What the task requires
Gather each line of the data below that contains the word "Return". Case counts, so only matches with the same capitalization qualify.

Dataset rows
◆ ◆ ◆ ◆ ◆

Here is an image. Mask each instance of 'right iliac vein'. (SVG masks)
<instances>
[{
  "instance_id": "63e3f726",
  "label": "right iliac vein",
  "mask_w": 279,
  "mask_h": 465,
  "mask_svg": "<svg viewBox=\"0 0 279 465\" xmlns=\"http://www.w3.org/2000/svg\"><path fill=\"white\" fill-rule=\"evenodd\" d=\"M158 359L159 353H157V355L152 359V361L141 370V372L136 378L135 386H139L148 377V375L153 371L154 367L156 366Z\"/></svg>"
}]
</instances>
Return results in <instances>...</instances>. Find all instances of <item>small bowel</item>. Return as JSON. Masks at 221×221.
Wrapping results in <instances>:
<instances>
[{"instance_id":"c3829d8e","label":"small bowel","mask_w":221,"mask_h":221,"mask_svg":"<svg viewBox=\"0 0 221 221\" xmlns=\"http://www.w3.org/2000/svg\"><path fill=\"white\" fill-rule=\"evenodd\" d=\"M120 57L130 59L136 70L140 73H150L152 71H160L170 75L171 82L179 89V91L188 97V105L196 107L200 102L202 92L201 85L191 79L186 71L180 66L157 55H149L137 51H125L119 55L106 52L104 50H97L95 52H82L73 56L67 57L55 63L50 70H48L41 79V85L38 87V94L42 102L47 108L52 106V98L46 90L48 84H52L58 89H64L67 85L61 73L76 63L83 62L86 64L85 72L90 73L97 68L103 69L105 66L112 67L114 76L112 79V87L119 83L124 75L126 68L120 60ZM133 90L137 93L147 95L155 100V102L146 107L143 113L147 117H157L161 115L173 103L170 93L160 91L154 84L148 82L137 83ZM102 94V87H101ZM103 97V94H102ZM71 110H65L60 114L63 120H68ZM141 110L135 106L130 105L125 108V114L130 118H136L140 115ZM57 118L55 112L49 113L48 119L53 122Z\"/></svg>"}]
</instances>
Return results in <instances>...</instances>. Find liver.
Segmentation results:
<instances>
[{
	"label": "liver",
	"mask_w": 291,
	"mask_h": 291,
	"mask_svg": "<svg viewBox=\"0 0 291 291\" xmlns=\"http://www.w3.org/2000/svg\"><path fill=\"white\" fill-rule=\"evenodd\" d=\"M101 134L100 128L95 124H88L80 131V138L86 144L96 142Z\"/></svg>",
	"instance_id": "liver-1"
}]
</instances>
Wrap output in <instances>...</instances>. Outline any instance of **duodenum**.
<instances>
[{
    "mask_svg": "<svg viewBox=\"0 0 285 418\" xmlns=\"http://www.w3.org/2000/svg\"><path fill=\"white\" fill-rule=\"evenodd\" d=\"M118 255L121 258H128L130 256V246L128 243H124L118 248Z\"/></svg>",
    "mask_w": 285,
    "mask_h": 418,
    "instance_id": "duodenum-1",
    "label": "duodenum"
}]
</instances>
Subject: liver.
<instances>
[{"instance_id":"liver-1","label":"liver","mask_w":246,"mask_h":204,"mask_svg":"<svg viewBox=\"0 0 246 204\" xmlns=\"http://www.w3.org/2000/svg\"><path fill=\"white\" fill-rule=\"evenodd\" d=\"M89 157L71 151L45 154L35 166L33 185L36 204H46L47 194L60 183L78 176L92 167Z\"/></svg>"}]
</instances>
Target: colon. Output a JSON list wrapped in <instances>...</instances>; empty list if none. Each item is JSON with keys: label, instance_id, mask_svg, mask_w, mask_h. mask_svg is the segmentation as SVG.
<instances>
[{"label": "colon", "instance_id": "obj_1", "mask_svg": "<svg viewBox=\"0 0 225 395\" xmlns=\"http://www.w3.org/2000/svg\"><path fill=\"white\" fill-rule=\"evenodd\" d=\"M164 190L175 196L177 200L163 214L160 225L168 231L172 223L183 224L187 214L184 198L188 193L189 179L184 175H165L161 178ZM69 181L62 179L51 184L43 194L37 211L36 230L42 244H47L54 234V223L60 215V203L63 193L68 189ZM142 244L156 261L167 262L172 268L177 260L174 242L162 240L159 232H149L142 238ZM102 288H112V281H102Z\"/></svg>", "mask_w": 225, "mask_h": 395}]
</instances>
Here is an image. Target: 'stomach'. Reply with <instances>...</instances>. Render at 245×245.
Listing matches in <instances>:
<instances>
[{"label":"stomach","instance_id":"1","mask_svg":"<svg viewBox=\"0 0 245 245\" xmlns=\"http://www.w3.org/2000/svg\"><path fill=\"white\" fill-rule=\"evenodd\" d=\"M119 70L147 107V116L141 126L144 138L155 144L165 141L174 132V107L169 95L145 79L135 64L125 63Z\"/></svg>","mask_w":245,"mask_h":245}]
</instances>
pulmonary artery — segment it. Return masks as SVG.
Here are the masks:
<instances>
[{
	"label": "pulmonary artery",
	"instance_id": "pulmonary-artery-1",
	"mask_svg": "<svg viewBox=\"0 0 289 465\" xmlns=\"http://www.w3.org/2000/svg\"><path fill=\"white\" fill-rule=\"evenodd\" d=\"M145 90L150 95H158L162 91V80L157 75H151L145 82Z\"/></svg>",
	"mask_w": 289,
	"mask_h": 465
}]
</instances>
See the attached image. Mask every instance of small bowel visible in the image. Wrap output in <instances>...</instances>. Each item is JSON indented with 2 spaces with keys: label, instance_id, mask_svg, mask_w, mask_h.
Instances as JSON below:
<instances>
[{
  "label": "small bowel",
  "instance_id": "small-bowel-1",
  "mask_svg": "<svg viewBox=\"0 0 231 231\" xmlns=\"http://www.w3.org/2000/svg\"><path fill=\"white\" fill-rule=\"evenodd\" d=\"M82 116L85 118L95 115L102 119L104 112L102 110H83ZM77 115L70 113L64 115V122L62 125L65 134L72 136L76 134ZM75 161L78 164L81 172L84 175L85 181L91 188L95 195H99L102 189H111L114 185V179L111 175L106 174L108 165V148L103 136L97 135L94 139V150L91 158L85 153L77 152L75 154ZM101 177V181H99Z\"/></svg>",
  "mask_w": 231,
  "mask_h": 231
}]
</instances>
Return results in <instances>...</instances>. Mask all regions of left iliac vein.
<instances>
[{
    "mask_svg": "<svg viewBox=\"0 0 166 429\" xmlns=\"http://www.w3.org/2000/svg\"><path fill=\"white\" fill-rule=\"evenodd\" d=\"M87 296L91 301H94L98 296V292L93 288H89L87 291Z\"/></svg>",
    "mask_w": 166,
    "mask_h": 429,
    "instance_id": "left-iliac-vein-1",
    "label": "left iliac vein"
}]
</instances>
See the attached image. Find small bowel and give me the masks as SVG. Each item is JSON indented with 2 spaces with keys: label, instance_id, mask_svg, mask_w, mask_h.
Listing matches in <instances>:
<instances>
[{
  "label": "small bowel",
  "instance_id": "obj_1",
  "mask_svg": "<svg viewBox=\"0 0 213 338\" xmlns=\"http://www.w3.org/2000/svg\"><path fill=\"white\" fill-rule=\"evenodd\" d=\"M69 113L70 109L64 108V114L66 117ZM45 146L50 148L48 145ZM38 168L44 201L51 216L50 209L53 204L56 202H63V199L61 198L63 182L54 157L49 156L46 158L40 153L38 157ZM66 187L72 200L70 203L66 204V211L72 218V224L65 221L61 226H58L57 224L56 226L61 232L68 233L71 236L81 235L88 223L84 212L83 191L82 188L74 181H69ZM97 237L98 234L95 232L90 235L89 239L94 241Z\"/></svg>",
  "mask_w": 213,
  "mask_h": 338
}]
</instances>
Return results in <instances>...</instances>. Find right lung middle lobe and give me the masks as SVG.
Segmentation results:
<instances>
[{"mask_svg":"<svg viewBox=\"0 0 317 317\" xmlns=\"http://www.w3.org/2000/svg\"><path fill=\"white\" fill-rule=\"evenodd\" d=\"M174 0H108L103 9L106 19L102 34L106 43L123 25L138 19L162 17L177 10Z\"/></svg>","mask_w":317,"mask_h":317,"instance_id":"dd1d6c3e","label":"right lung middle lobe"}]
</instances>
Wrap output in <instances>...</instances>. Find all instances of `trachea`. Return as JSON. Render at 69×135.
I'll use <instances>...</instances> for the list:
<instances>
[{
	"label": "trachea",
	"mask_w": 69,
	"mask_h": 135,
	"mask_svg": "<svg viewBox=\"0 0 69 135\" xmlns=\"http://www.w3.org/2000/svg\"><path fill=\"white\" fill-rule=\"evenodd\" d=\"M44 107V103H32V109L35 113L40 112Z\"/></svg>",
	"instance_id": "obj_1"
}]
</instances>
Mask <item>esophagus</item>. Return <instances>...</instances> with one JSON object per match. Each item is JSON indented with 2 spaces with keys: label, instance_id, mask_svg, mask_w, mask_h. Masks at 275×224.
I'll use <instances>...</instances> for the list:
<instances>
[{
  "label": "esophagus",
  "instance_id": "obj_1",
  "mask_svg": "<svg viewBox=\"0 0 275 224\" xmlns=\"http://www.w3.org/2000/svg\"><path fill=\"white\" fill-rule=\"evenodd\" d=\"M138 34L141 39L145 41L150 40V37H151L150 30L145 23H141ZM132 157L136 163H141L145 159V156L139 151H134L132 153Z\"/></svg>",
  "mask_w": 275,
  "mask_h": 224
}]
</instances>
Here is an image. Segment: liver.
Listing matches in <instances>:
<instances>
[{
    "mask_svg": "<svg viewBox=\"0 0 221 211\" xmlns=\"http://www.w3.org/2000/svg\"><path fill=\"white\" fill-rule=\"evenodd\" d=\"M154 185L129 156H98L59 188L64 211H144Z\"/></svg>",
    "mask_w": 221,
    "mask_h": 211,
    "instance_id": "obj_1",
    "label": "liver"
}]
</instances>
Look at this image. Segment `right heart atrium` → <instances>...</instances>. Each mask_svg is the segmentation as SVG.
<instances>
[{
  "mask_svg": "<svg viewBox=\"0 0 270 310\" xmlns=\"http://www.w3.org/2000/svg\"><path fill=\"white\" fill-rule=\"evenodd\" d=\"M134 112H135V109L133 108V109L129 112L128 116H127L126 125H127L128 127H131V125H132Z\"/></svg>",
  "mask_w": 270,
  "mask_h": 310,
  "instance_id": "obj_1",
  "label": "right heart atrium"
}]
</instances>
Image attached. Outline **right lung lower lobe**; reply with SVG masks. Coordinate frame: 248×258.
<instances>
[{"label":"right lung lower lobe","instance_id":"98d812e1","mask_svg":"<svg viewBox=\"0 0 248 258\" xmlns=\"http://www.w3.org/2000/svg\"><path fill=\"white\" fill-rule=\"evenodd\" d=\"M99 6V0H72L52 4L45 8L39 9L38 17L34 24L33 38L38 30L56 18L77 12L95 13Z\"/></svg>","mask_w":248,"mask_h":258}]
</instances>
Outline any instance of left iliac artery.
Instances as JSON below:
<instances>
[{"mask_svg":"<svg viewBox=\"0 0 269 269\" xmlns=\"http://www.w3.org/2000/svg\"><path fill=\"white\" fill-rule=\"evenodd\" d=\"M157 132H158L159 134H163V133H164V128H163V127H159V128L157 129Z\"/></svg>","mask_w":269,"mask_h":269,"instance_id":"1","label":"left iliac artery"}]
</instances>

◆ ◆ ◆ ◆ ◆

Reply
Return results in <instances>...</instances>. Find all instances of <item>small bowel</item>. Return as JSON. Masks at 221×221.
Return results in <instances>...</instances>. Find liver.
pulmonary artery — segment it. Return masks as SVG.
Return results in <instances>...</instances>. Mask all regions of left iliac vein.
Return results in <instances>...</instances>. Find right lung middle lobe and give me the masks as SVG.
Wrap output in <instances>...</instances>. Find all instances of `trachea`. Return as JSON. Render at 69×135.
Mask <item>esophagus</item>. Return <instances>...</instances> with one JSON object per match. Each item is JSON indented with 2 spaces with keys: label, instance_id, mask_svg, mask_w, mask_h. Masks at 275×224.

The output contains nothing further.